- [ACTION ITEM]: Scan the records for the word "Anglais". Return each line where it is found.

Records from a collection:

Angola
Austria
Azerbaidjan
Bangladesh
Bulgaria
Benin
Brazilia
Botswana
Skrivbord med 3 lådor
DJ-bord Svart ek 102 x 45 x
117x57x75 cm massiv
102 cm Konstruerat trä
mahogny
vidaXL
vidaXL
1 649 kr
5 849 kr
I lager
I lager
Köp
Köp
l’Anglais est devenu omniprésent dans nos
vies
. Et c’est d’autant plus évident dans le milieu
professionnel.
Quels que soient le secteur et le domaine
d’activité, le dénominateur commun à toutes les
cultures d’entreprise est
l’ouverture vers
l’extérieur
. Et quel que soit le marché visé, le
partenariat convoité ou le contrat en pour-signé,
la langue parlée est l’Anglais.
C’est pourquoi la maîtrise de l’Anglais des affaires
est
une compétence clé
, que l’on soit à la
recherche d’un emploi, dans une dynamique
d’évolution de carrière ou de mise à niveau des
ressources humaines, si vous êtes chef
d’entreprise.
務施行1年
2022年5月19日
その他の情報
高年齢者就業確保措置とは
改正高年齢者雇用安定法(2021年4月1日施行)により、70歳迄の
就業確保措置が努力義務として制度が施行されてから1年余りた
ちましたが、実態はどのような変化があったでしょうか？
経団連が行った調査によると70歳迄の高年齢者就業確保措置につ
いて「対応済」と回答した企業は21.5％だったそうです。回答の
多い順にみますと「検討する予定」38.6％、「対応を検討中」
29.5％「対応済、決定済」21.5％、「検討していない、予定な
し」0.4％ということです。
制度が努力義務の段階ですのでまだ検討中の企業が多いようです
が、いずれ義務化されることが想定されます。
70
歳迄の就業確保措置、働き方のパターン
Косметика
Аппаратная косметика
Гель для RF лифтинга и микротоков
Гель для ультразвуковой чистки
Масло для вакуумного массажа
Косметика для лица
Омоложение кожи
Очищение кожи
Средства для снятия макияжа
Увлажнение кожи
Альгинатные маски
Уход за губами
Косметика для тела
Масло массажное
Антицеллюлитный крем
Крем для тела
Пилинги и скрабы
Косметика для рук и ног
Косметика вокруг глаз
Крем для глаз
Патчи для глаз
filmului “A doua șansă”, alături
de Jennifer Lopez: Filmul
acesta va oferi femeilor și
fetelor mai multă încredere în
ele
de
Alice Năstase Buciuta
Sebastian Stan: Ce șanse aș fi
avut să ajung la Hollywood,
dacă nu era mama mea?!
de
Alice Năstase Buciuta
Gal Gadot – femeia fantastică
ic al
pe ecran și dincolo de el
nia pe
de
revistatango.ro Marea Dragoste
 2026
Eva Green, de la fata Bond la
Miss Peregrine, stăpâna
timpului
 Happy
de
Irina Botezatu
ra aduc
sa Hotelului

- [ANSWER]:
l’Anglais est devenu omniprésent dans nos
la langue parlée est l’Anglais.
C’est pourquoi la maîtrise de l’Anglais des affaires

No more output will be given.